(Data entries)
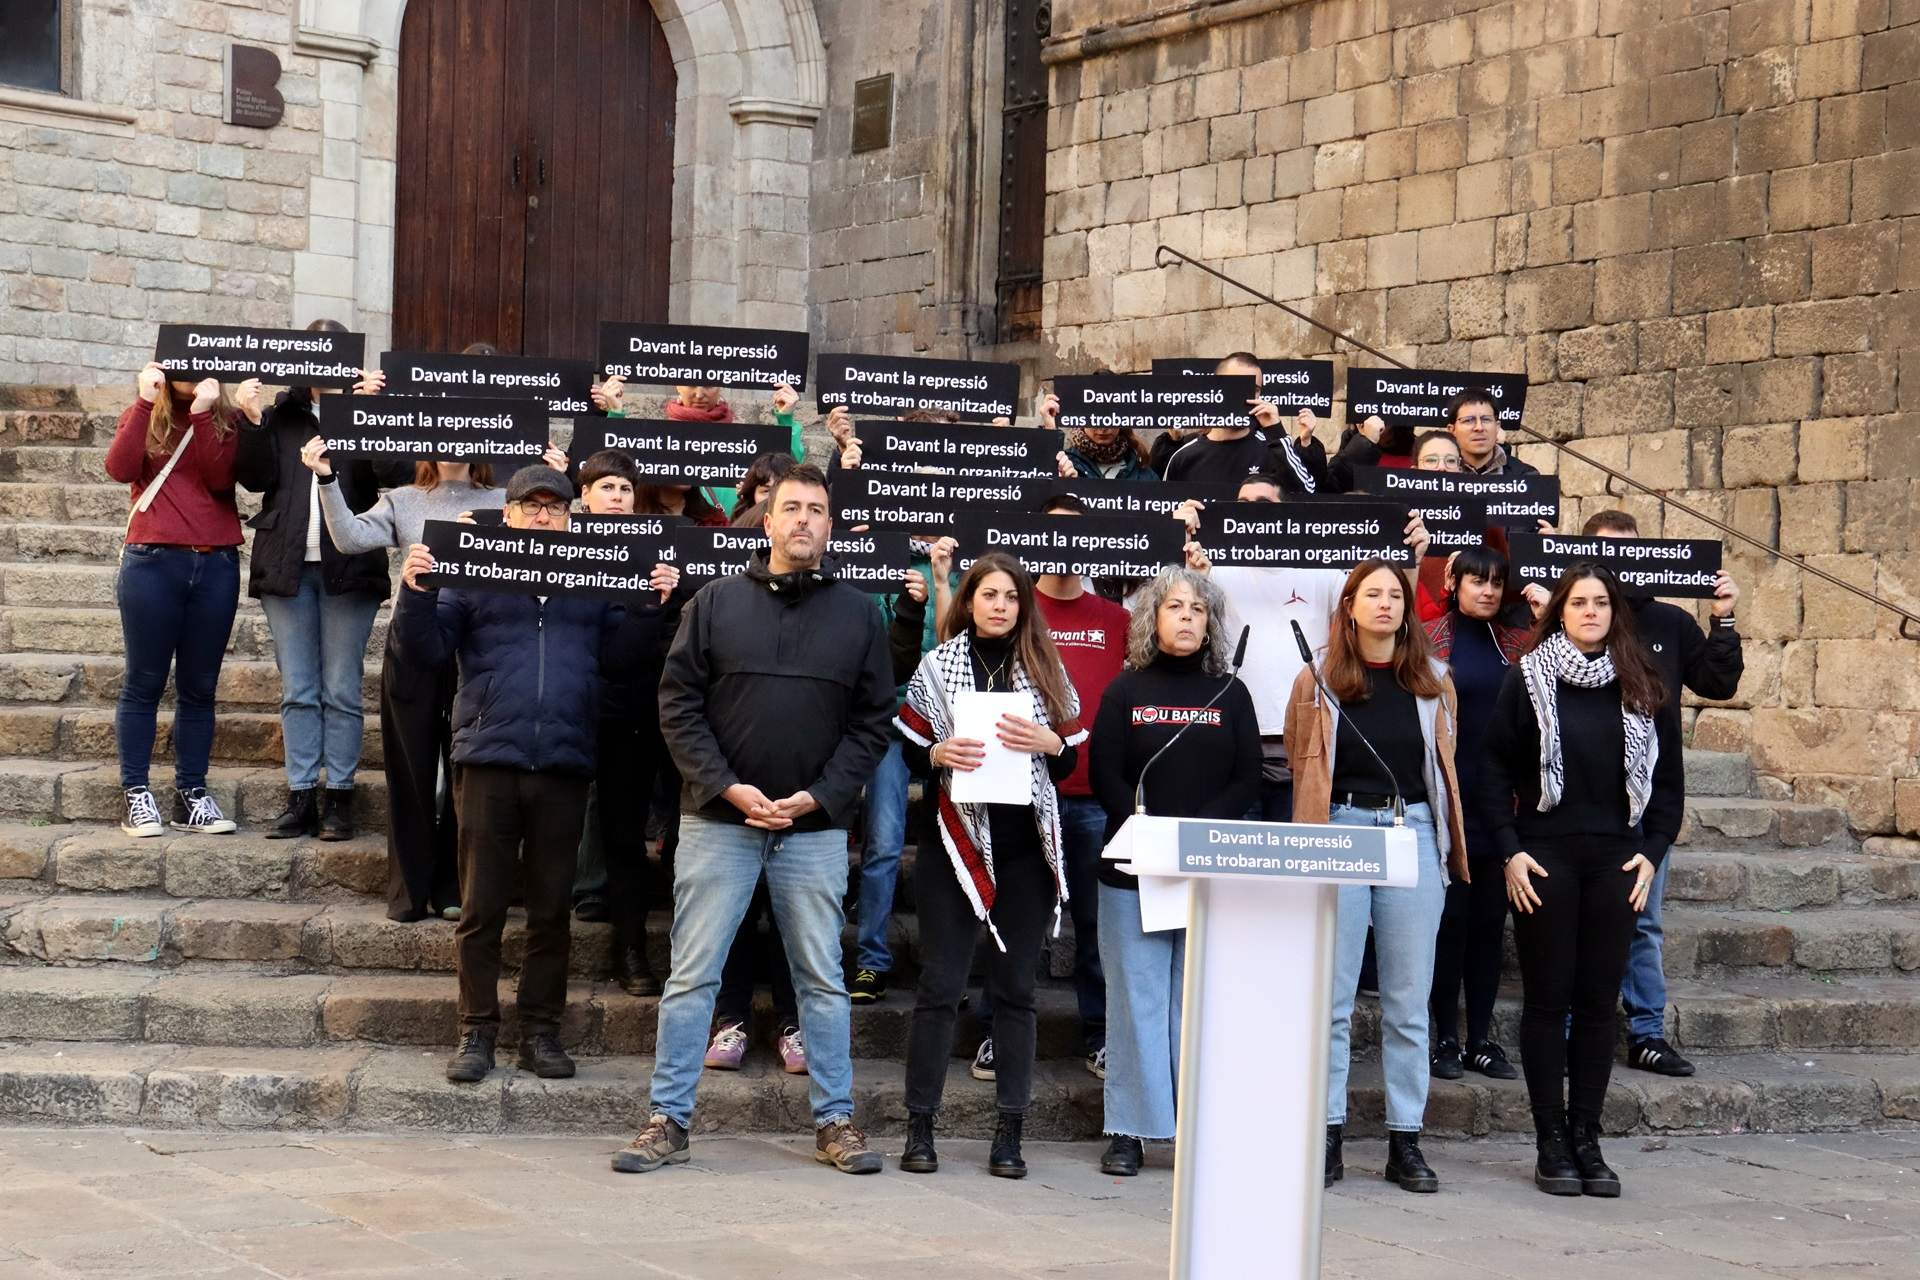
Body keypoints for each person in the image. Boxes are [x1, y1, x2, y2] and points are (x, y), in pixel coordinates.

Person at [614, 463, 894, 1176]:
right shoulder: (713, 604)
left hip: (814, 830)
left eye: (816, 510)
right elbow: (676, 706)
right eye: (790, 508)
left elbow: (872, 724)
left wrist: (821, 796)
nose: (803, 520)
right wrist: (728, 788)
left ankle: (836, 1122)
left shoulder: (860, 614)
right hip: (718, 822)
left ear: (831, 527)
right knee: (692, 977)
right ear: (765, 521)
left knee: (822, 981)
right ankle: (667, 1121)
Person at [393, 466, 671, 1085]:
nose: (544, 517)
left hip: (566, 761)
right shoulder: (474, 574)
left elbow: (624, 660)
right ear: (509, 514)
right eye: (532, 506)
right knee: (483, 906)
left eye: (556, 507)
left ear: (571, 519)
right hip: (489, 756)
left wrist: (651, 606)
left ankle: (541, 1032)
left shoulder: (593, 581)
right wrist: (415, 593)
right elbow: (426, 653)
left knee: (550, 909)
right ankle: (476, 1031)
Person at [1478, 564, 1684, 1197]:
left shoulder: (1644, 684)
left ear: (1613, 613)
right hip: (1545, 857)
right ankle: (1551, 1142)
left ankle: (1587, 1137)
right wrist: (1509, 851)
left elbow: (1669, 784)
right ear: (1559, 611)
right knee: (1547, 999)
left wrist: (1652, 852)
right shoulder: (1528, 679)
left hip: (1618, 861)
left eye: (1601, 602)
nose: (1591, 611)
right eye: (1579, 602)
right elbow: (1490, 768)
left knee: (1598, 1004)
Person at [893, 552, 1085, 1179]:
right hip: (953, 843)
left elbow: (1066, 758)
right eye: (989, 594)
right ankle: (921, 1129)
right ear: (969, 600)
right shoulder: (938, 664)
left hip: (1025, 846)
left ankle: (1010, 1133)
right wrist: (939, 750)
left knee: (1017, 991)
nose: (1001, 605)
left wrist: (1051, 743)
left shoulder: (1045, 665)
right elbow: (913, 747)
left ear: (1023, 605)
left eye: (1011, 596)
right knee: (939, 986)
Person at [1285, 559, 1468, 1195]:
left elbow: (1443, 769)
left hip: (1412, 832)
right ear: (1349, 607)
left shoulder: (1435, 682)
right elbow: (1299, 755)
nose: (1387, 604)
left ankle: (1405, 1141)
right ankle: (1327, 1136)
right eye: (1374, 594)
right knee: (1331, 998)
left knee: (1407, 1000)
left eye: (1396, 594)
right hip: (1339, 829)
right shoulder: (1317, 681)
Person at [1547, 510, 1742, 1079]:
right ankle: (1565, 1029)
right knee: (1577, 920)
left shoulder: (1671, 623)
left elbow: (1718, 683)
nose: (1617, 565)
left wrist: (1723, 622)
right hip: (1577, 801)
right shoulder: (1571, 620)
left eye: (1629, 551)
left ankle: (1646, 1032)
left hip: (1647, 801)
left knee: (1644, 921)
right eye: (1605, 553)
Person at [1087, 567, 1259, 1176]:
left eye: (1197, 609)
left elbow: (1246, 777)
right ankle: (1132, 1129)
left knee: (1197, 1003)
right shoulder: (1124, 690)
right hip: (1133, 866)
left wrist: (1195, 837)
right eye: (1174, 607)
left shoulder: (1231, 693)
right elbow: (1104, 772)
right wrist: (1150, 832)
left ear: (1210, 623)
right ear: (1152, 619)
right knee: (1137, 1000)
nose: (1187, 617)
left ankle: (1198, 1127)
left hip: (1205, 867)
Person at [311, 447, 507, 921]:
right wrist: (326, 480)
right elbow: (351, 538)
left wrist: (551, 481)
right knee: (410, 768)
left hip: (479, 647)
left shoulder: (505, 499)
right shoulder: (403, 499)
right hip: (415, 645)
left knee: (467, 770)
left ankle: (455, 884)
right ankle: (408, 888)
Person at [977, 492, 1127, 1080]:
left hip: (1090, 795)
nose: (1063, 545)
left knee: (1095, 923)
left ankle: (1099, 1032)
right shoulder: (1013, 609)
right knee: (1012, 918)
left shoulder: (1116, 619)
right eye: (1052, 532)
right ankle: (996, 1029)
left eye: (1075, 532)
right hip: (1015, 792)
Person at [1180, 473, 1431, 821]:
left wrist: (1410, 561)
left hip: (1306, 740)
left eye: (1264, 505)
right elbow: (1178, 623)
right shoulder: (1212, 568)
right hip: (1236, 739)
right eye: (1242, 506)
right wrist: (1183, 540)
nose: (1252, 513)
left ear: (1288, 511)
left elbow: (1380, 614)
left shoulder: (1321, 569)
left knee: (1296, 867)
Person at [235, 322, 387, 841]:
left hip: (352, 568)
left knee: (342, 687)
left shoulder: (367, 407)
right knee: (299, 688)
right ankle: (301, 794)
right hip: (289, 566)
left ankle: (340, 797)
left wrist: (370, 416)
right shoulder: (282, 413)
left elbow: (392, 472)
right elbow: (255, 480)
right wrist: (252, 421)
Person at [106, 362, 261, 837]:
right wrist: (145, 401)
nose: (190, 373)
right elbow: (120, 468)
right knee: (144, 681)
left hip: (214, 564)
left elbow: (220, 482)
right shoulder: (145, 411)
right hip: (152, 561)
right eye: (180, 366)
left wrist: (203, 412)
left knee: (200, 686)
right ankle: (136, 793)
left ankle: (191, 793)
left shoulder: (221, 417)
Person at [571, 448, 680, 997]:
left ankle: (632, 949)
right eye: (606, 487)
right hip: (572, 708)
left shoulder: (658, 556)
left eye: (624, 489)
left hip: (638, 714)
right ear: (584, 496)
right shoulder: (558, 551)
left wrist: (664, 597)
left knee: (629, 834)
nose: (616, 497)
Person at [1423, 547, 1529, 1081]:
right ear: (1455, 583)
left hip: (1500, 804)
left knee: (1490, 925)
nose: (1486, 591)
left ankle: (1481, 1040)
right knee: (1450, 922)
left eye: (1495, 583)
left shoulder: (1519, 642)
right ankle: (1444, 1037)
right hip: (1446, 800)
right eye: (1476, 581)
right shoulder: (1428, 638)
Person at [850, 534, 955, 1005]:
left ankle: (944, 965)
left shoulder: (960, 563)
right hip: (891, 723)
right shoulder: (878, 554)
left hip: (948, 725)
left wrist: (939, 577)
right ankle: (872, 961)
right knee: (884, 846)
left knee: (953, 849)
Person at [1161, 353, 1327, 492]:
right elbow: (1164, 516)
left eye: (1254, 390)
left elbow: (1307, 493)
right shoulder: (1184, 457)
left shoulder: (1273, 450)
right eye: (1236, 385)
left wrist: (1276, 432)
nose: (1245, 395)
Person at [1448, 387, 1537, 477]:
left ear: (1497, 426)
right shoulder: (1438, 472)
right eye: (1468, 420)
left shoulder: (1526, 476)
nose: (1479, 427)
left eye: (1486, 419)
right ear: (1452, 429)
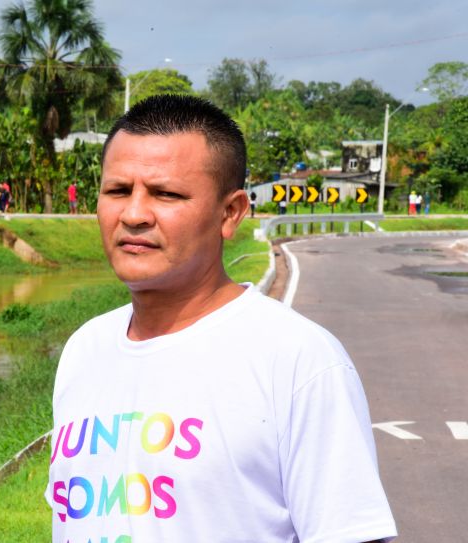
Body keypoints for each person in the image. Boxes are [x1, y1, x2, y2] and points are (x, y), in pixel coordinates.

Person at [46, 95, 396, 543]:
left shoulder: (298, 360)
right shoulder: (84, 350)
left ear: (230, 213)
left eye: (165, 194)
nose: (133, 214)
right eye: (117, 191)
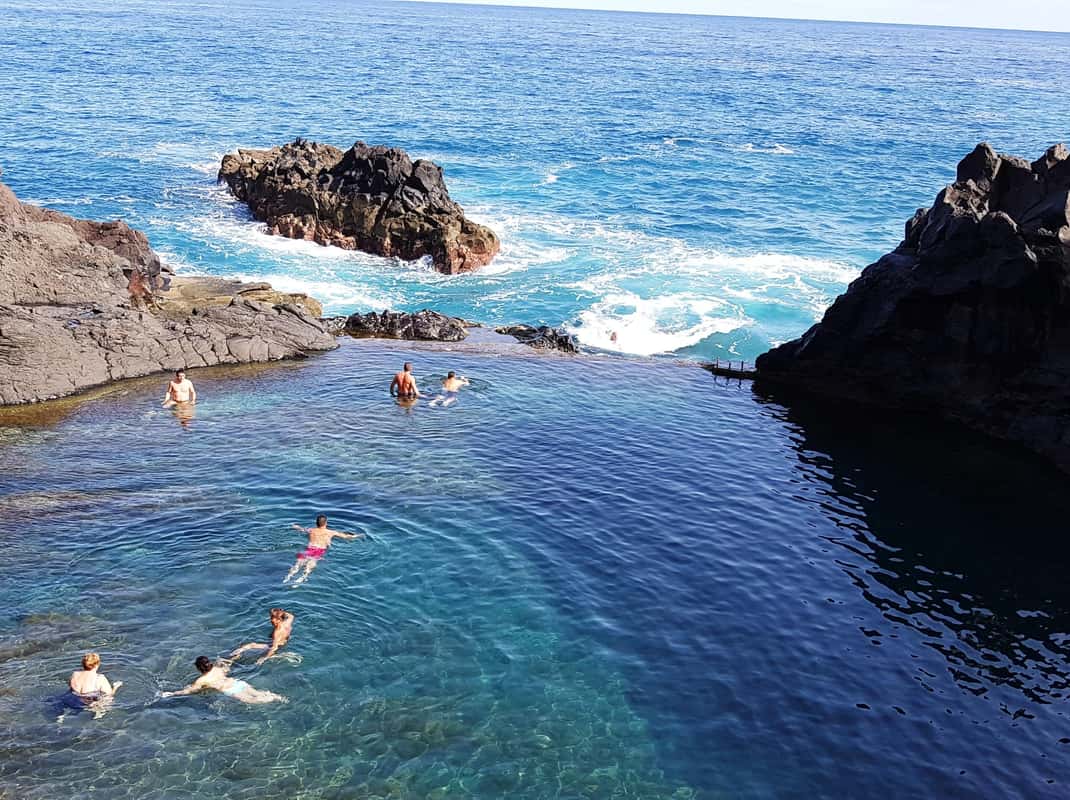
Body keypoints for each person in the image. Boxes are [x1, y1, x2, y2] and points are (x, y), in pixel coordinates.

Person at [161, 656, 285, 704]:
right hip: (237, 682)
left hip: (231, 690)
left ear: (199, 668)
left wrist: (171, 693)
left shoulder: (201, 680)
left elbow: (189, 691)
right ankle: (275, 696)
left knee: (252, 701)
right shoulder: (218, 669)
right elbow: (227, 668)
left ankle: (270, 698)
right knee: (256, 693)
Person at [284, 515, 364, 586]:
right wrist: (357, 535)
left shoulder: (311, 530)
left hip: (309, 549)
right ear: (326, 523)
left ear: (316, 523)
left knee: (297, 564)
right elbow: (346, 537)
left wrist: (296, 526)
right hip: (319, 550)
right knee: (309, 566)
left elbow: (302, 529)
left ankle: (288, 577)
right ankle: (302, 578)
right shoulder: (331, 532)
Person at [231, 608, 295, 665]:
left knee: (250, 645)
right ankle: (235, 656)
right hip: (284, 642)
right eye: (271, 617)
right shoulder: (287, 622)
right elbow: (291, 616)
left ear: (279, 619)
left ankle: (232, 658)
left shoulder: (277, 632)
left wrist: (264, 658)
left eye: (273, 618)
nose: (271, 620)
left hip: (275, 646)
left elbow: (274, 647)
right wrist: (281, 612)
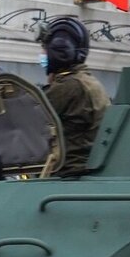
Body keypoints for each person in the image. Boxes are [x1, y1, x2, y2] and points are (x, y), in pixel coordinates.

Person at [39, 16, 110, 178]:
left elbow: (28, 122)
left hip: (67, 172)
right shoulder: (87, 81)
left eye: (45, 49)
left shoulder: (69, 86)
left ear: (59, 52)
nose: (42, 54)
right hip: (83, 171)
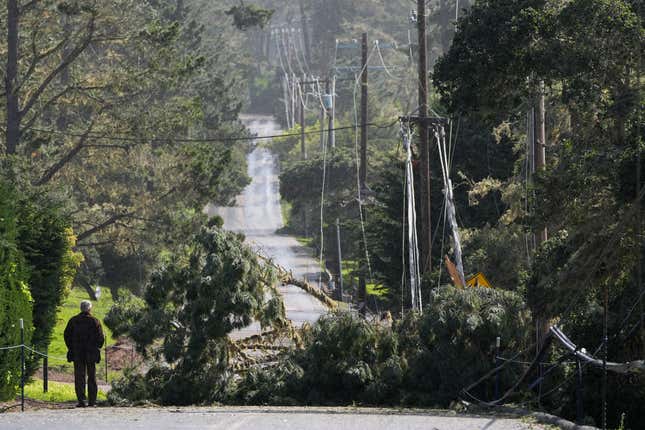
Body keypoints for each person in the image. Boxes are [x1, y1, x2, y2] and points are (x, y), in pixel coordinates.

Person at [64, 300, 105, 407]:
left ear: (80, 308)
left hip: (77, 352)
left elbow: (67, 336)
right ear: (90, 309)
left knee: (79, 376)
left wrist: (71, 347)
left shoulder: (73, 321)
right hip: (91, 353)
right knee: (92, 376)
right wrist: (97, 347)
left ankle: (81, 400)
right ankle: (92, 401)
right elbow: (100, 338)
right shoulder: (95, 321)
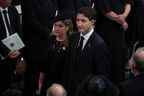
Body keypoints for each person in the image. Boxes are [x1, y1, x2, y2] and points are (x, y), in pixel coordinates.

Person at [64, 7, 111, 96]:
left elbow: (102, 76)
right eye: (77, 20)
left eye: (83, 21)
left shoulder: (99, 45)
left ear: (92, 22)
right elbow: (68, 65)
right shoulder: (73, 38)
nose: (79, 24)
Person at [94, 0, 132, 84]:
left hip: (119, 31)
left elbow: (128, 4)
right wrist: (122, 21)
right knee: (106, 60)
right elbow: (106, 12)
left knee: (119, 59)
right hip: (106, 31)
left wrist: (123, 16)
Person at [40, 13, 74, 96]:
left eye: (60, 26)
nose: (57, 28)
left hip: (62, 81)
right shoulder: (50, 39)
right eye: (55, 25)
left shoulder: (72, 43)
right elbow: (44, 62)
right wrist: (41, 79)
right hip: (48, 79)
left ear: (67, 27)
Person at [0, 0, 21, 94]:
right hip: (2, 52)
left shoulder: (13, 10)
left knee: (11, 79)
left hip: (14, 49)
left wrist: (19, 48)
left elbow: (19, 31)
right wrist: (6, 52)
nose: (10, 0)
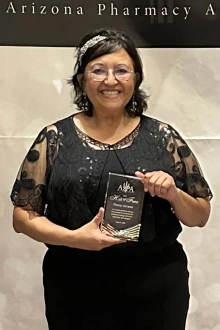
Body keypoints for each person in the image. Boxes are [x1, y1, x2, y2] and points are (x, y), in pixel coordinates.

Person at [10, 27, 212, 330]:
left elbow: (200, 215)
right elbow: (22, 217)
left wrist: (173, 194)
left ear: (136, 78)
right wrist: (76, 239)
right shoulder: (54, 139)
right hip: (74, 285)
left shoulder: (163, 137)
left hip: (157, 285)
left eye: (121, 70)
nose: (110, 80)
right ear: (81, 80)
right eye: (98, 70)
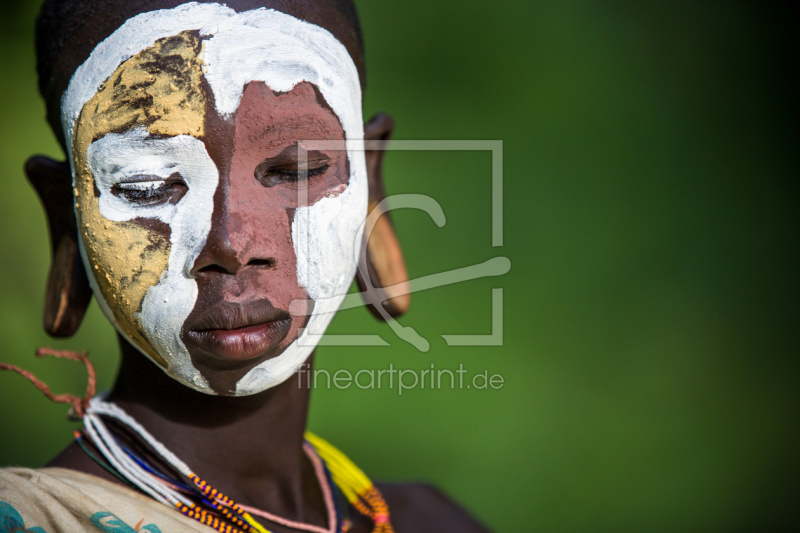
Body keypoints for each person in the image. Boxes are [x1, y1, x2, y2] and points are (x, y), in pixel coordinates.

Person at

• _ABOUT THIS TASK_
Print, from the entries above, the line with "right ear: (1152, 619)", the line with "left shoulder: (505, 499)" and all lines between them, exactly and with nothing else.

• _EXERCISE RESULT_
right ear: (1152, 619)
right knee: (1137, 1000)
nose: (1187, 617)
left ankle: (1198, 1127)
left hip: (1205, 867)
Person at [311, 447, 507, 921]:
right wrist: (326, 480)
right elbow: (351, 538)
left wrist: (551, 481)
right knee: (410, 768)
left hip: (479, 647)
left shoulder: (505, 499)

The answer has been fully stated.